Repeat the records exactly, minus the pictures.
=== Section Start ===
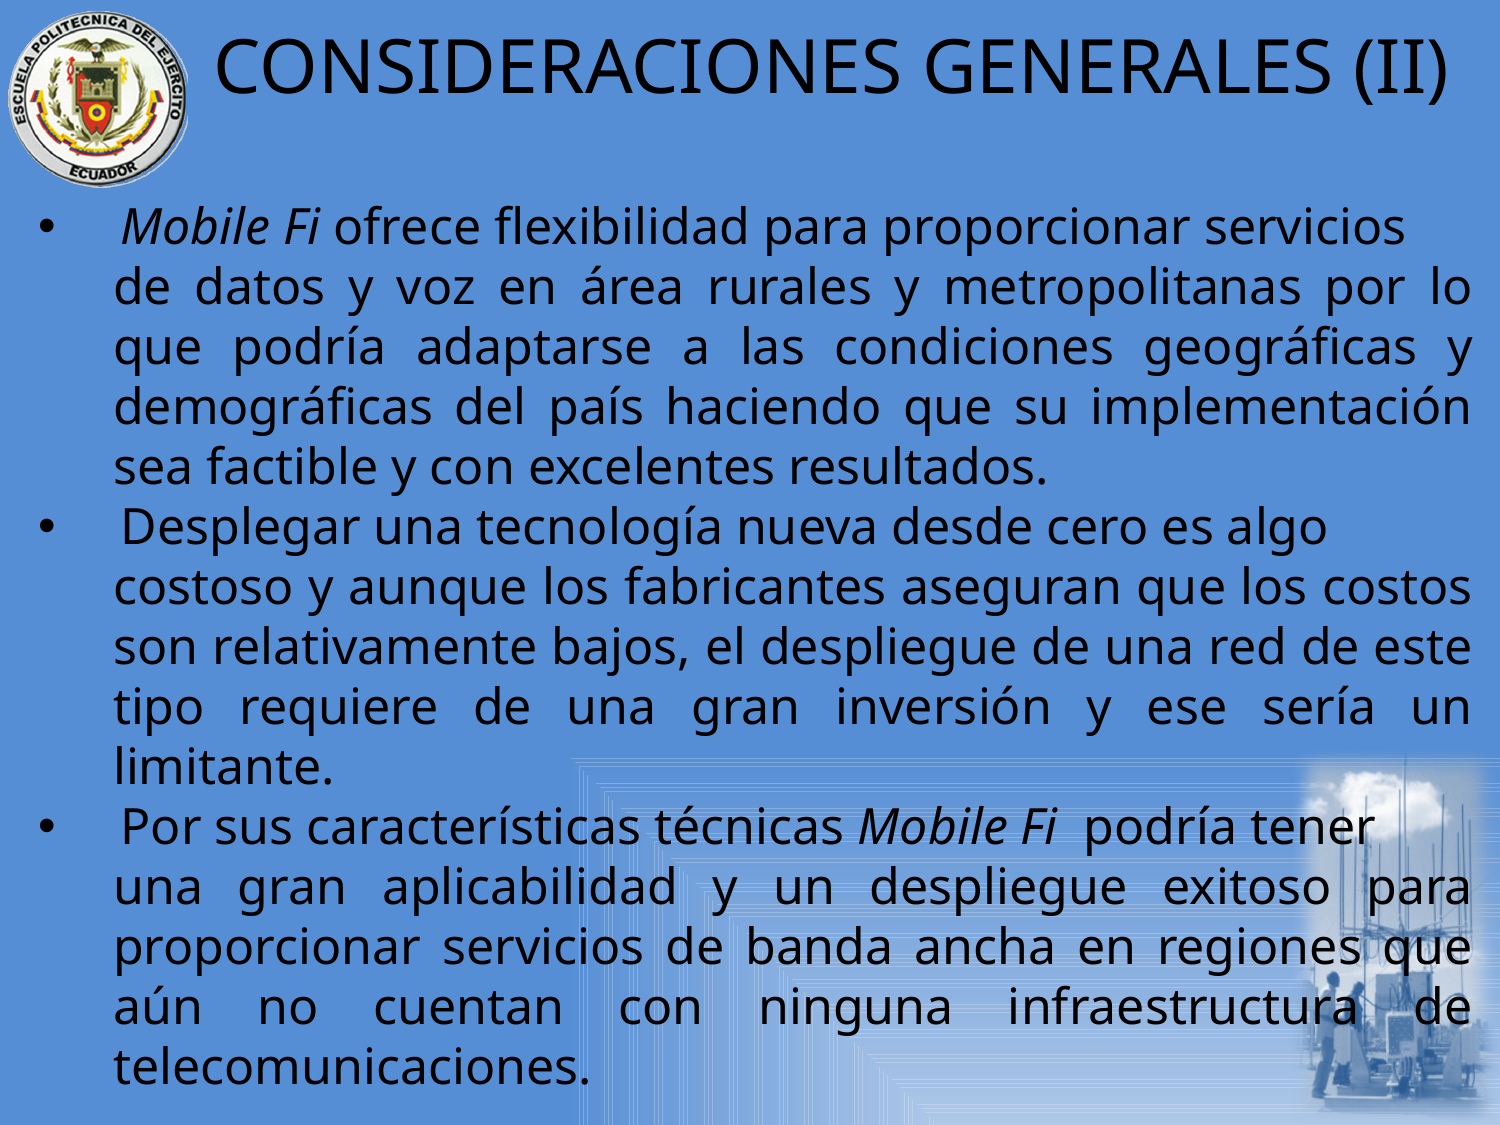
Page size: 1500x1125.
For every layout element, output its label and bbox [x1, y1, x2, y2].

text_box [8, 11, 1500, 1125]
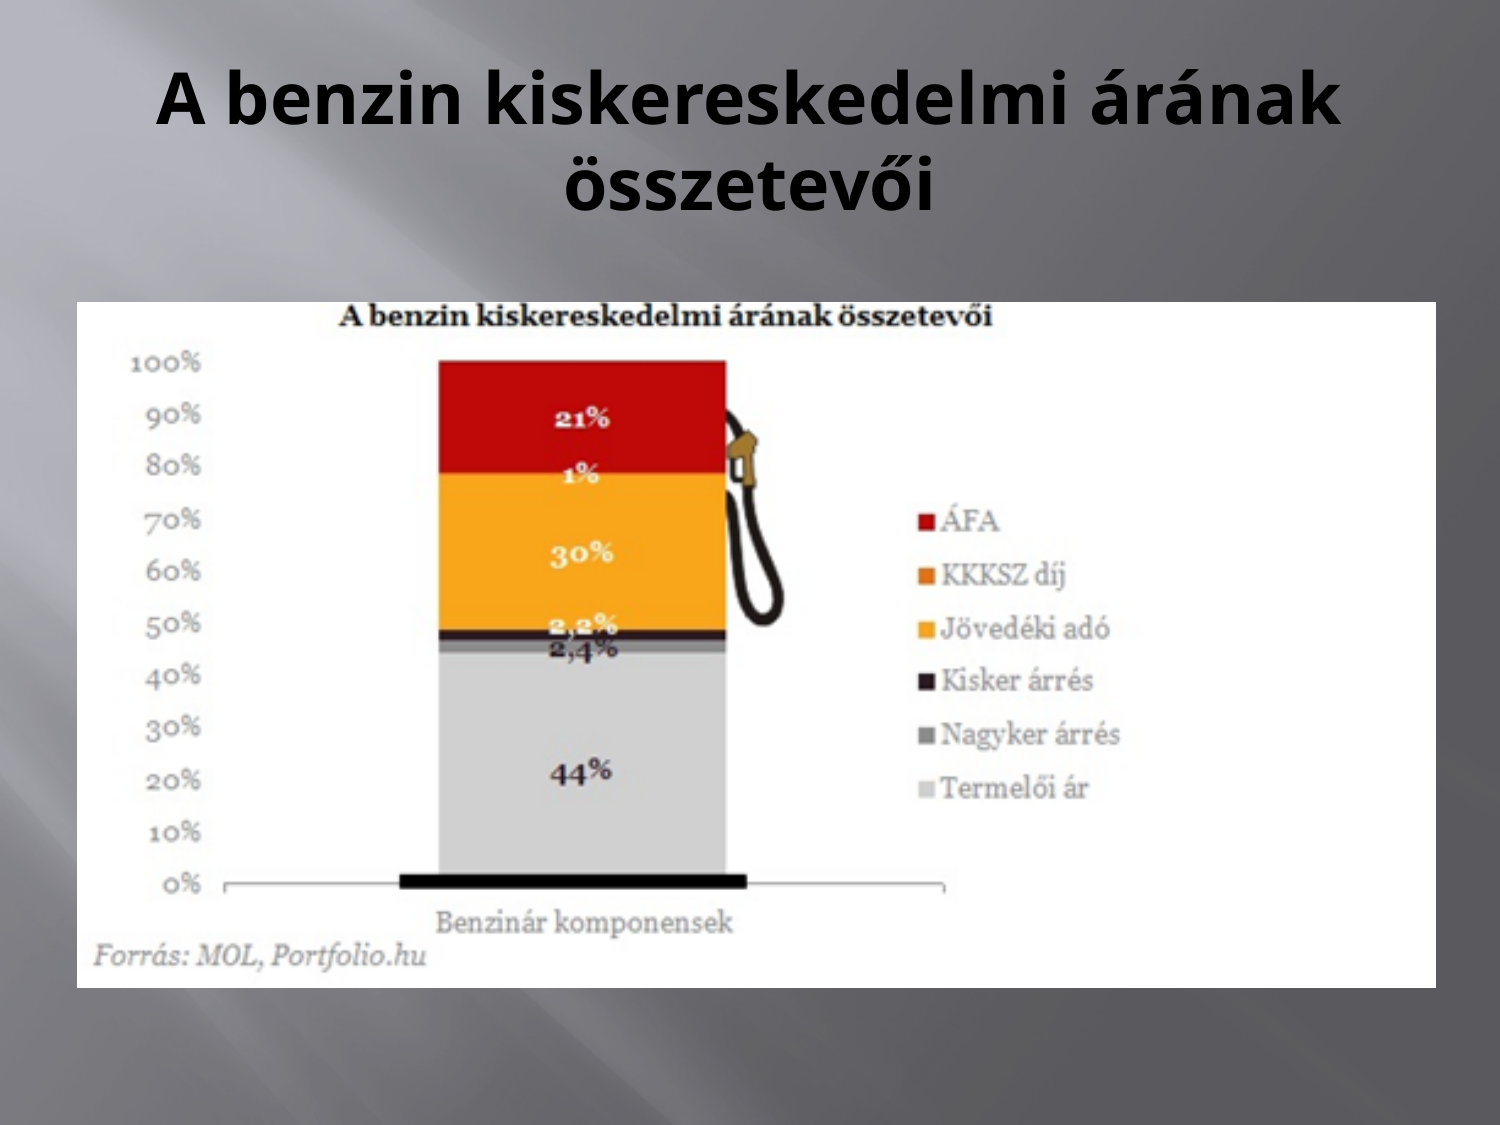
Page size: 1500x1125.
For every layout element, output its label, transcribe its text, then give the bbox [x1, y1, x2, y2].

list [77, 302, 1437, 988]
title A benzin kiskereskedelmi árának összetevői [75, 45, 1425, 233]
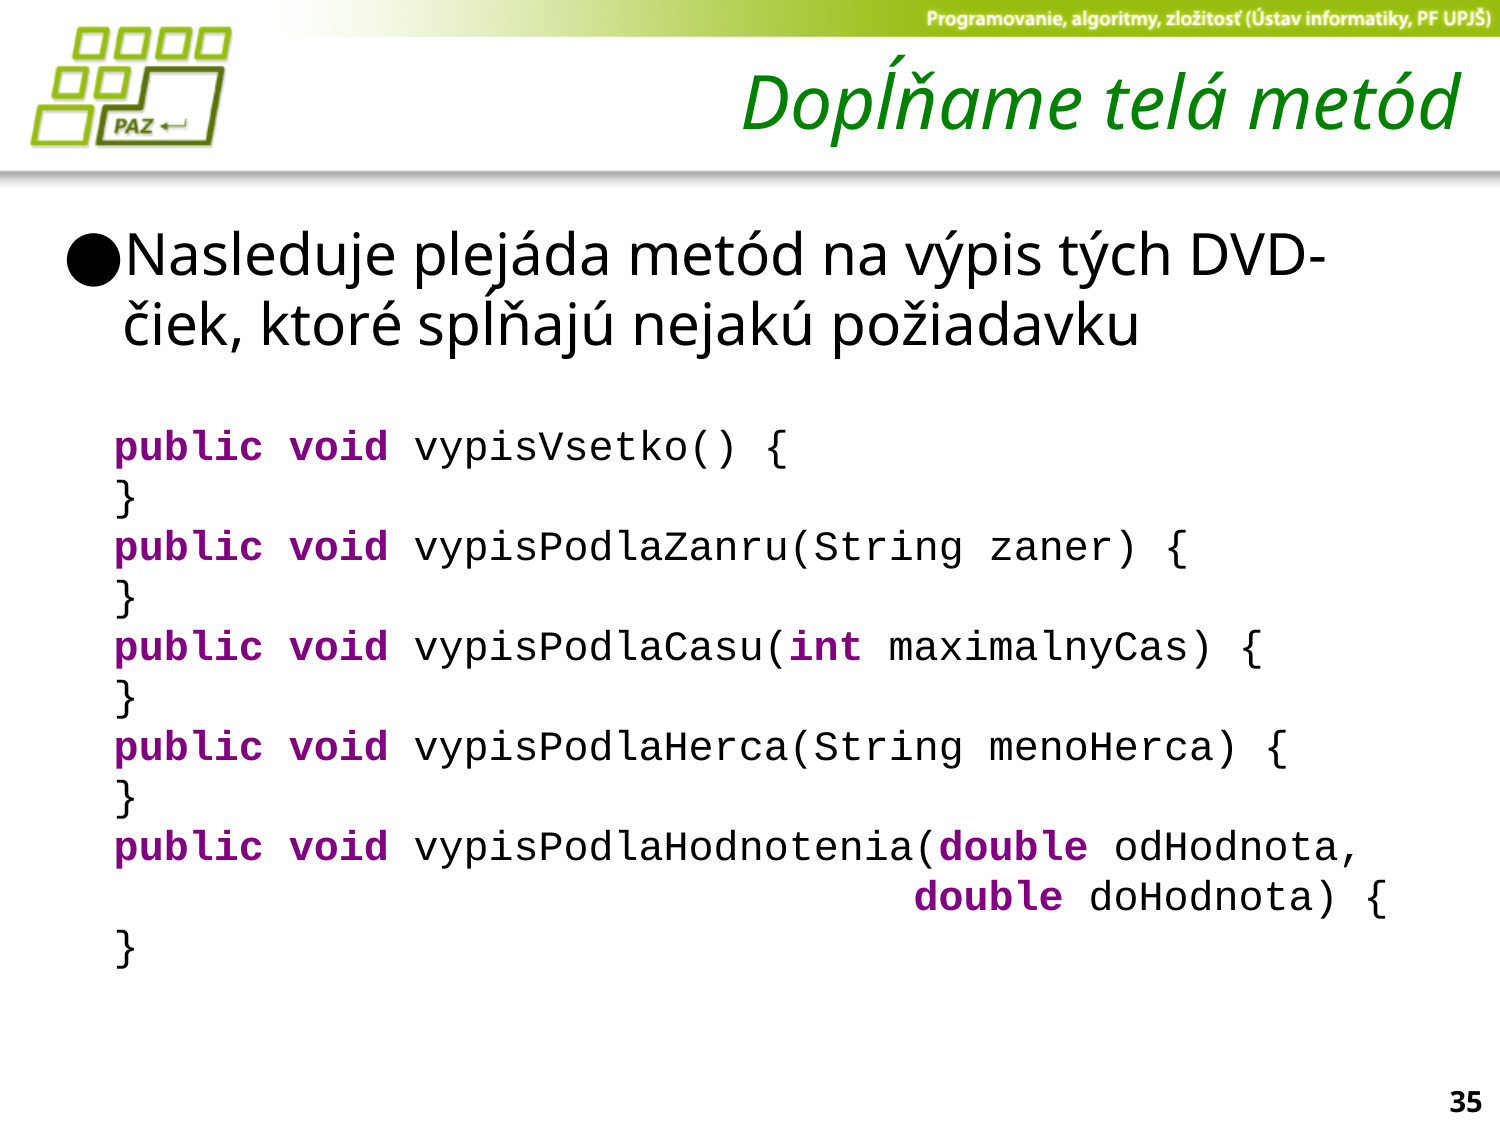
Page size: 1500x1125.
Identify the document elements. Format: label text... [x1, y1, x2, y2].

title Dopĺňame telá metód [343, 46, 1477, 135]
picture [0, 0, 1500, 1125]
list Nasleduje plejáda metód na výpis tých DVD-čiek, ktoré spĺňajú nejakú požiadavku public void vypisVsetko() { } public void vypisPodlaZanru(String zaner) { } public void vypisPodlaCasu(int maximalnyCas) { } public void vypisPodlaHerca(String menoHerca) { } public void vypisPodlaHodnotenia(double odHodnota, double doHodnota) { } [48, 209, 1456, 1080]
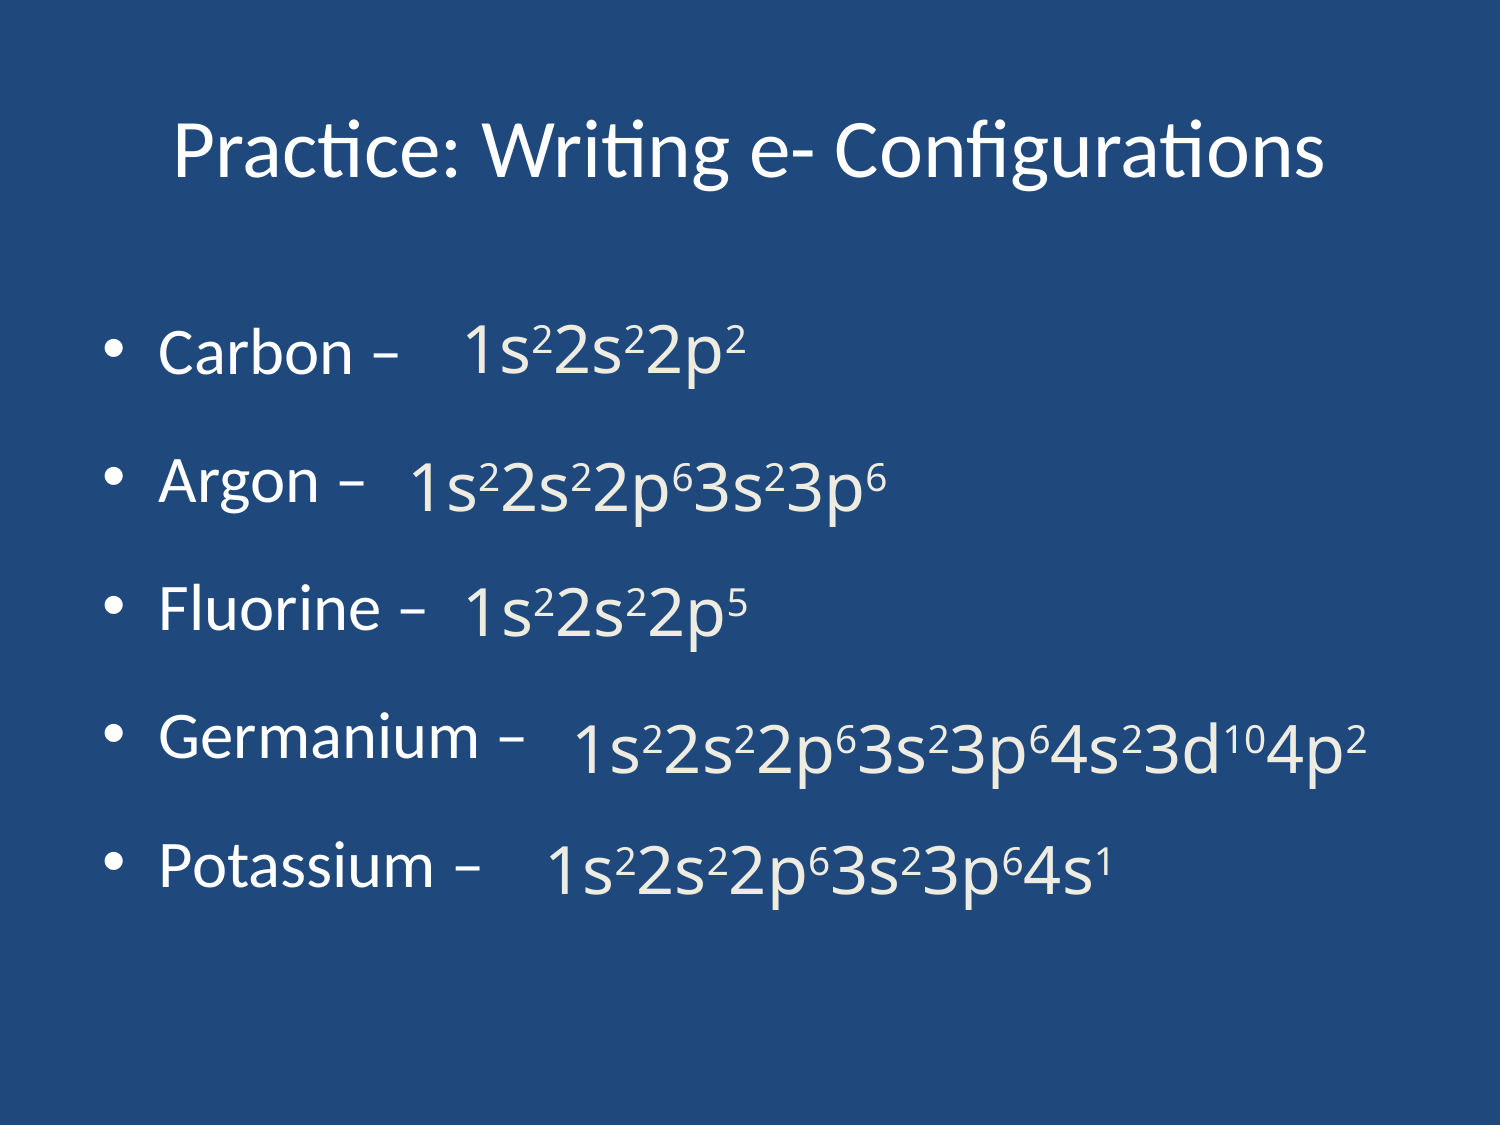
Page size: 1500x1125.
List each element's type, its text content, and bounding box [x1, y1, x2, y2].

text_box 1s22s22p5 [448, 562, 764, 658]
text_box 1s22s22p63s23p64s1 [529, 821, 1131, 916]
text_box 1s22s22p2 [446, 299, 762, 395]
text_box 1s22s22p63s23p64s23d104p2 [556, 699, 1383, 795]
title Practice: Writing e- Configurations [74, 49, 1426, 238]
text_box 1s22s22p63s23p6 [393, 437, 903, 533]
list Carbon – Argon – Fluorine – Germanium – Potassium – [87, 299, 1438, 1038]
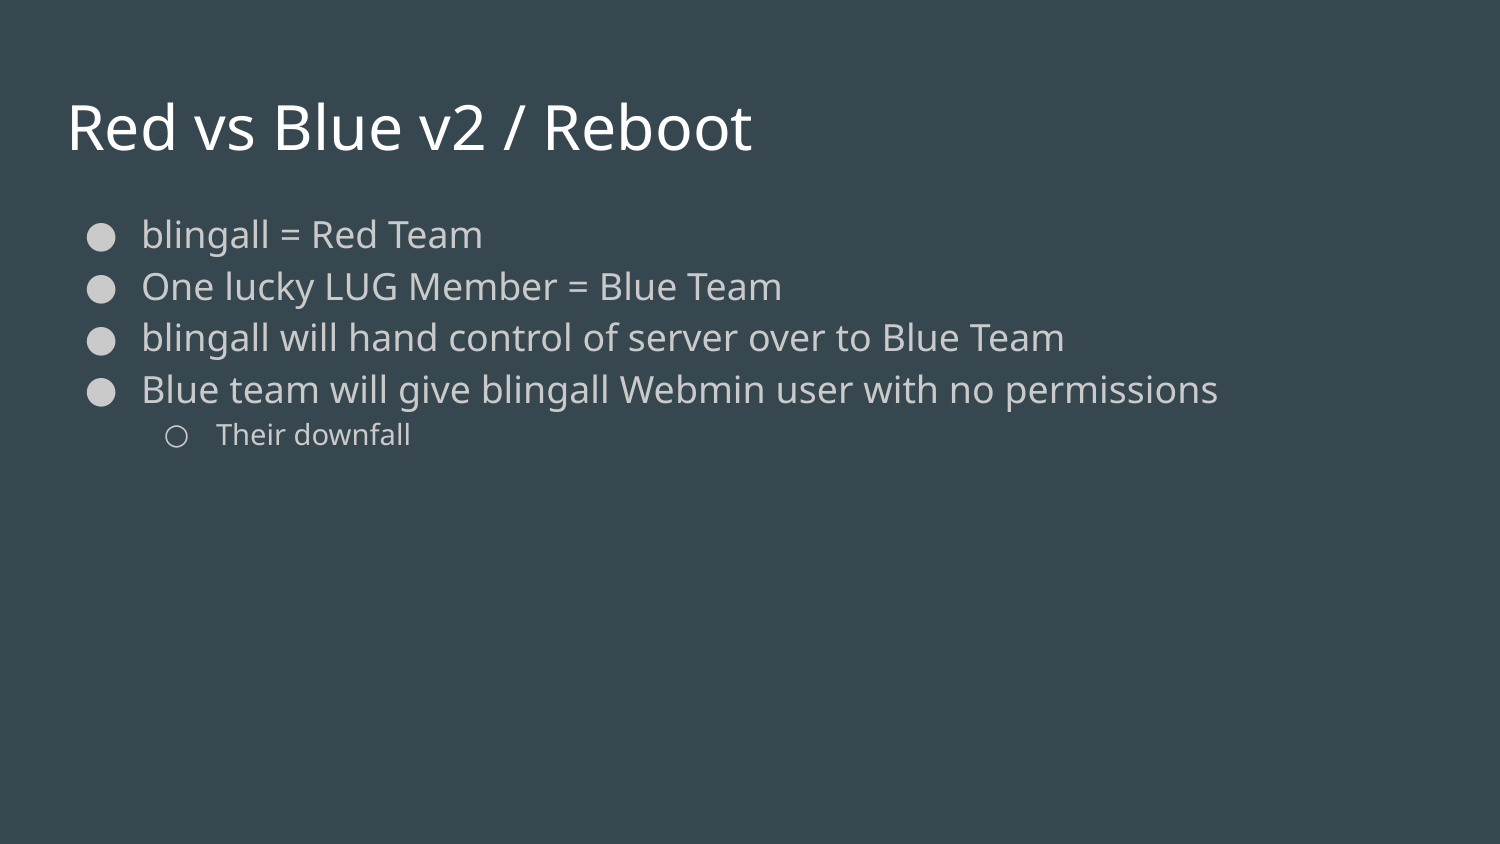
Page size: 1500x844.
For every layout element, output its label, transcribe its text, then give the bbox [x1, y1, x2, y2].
=== Section End ===
**TASK ANSWER:**
Page size: 1500x1125.
For every layout element, output its label and bbox [x1, y1, x2, y2].

text_box [8, 11, 1500, 1125]
Page size: 1500x1125.
For every layout element, output its label, transcribe its text, then give the bbox [x1, y1, x2, y2].

list [77, 302, 1437, 988]
title A benzin kiskereskedelmi árának összetevői [75, 45, 1425, 233]
Page size: 1500x1125.
Identify the document elements. Format: label text... [x1, y1, x2, y2].

title Dopĺňame telá metód [343, 46, 1477, 135]
picture [0, 0, 1500, 1125]
list Nasleduje plejáda metód na výpis tých DVD-čiek, ktoré spĺňajú nejakú požiadavku public void vypisVsetko() { } public void vypisPodlaZanru(String zaner) { } public void vypisPodlaCasu(int maximalnyCas) { } public void vypisPodlaHerca(String menoHerca) { } public void vypisPodlaHodnotenia(double odHodnota, double doHodnota) { } [48, 209, 1456, 1080]
Page size: 1500x1125.
List each element's type, its text content, and bounding box [x1, y1, x2, y2].

text_box 1s22s22p5 [448, 562, 764, 658]
text_box 1s22s22p63s23p64s1 [529, 821, 1131, 916]
text_box 1s22s22p2 [446, 299, 762, 395]
text_box 1s22s22p63s23p64s23d104p2 [556, 699, 1383, 795]
title Practice: Writing e- Configurations [74, 49, 1426, 238]
text_box 1s22s22p63s23p6 [393, 437, 903, 533]
list Carbon – Argon – Fluorine – Germanium – Potassium – [87, 299, 1438, 1038]
Page size: 1500x844.
For every layout element, output its label, transcribe its text, then give the bbox [x1, y1, x2, y2].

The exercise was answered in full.